Page-level text extractions:

*** Block opens ***

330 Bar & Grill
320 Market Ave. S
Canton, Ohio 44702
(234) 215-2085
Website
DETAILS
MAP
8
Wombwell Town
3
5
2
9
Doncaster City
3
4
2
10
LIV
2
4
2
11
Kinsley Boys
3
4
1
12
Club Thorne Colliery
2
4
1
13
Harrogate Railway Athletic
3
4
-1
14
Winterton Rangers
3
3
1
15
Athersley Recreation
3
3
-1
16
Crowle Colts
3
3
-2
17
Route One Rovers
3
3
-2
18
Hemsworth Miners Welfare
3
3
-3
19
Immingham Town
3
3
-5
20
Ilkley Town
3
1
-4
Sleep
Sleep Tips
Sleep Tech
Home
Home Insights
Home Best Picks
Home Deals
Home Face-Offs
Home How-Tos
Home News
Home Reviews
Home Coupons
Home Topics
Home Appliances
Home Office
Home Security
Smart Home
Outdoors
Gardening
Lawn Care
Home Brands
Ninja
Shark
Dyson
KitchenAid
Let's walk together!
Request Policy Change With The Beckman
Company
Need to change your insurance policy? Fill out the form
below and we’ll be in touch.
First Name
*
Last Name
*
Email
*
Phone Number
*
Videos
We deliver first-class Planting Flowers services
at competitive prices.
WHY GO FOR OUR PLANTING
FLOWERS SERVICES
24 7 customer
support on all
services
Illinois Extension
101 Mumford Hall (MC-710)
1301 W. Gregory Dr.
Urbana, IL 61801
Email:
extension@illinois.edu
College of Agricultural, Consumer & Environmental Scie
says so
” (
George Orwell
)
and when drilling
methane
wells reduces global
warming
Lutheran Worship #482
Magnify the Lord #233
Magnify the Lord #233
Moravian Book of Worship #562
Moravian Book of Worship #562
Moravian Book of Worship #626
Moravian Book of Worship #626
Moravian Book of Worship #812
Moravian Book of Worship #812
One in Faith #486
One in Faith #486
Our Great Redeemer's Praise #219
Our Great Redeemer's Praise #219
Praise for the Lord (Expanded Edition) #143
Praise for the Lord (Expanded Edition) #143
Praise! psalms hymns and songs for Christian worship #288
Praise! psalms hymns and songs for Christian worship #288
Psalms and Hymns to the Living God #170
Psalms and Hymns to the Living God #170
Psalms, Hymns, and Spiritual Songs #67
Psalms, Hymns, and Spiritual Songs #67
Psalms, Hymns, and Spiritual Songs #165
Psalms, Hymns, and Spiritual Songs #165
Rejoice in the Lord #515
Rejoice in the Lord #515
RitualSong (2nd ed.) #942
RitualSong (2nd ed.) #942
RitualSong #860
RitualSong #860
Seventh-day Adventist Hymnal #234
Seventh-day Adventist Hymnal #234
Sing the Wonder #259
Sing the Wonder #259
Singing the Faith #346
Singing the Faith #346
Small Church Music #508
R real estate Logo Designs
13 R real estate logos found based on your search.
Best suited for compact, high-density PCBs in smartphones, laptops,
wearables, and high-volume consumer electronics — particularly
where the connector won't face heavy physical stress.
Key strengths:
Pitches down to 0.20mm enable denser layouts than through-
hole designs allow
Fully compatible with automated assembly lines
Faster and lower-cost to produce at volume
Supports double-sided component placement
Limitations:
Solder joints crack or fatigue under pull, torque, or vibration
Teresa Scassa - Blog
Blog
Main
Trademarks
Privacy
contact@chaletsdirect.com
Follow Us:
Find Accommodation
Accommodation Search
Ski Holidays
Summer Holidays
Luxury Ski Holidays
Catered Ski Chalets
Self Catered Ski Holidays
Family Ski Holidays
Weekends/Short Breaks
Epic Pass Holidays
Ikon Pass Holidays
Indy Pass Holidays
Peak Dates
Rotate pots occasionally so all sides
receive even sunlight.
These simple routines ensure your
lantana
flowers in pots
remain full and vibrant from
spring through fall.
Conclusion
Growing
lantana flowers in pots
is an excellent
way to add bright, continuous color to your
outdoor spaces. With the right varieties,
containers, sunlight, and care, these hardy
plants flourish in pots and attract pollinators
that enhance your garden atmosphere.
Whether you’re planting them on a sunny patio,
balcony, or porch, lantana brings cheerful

*** Block closes ***

__Task__
How many lines in the records above contain the string "volume"? Case counts. Reply with the number alone.

__Output of the exercise__
2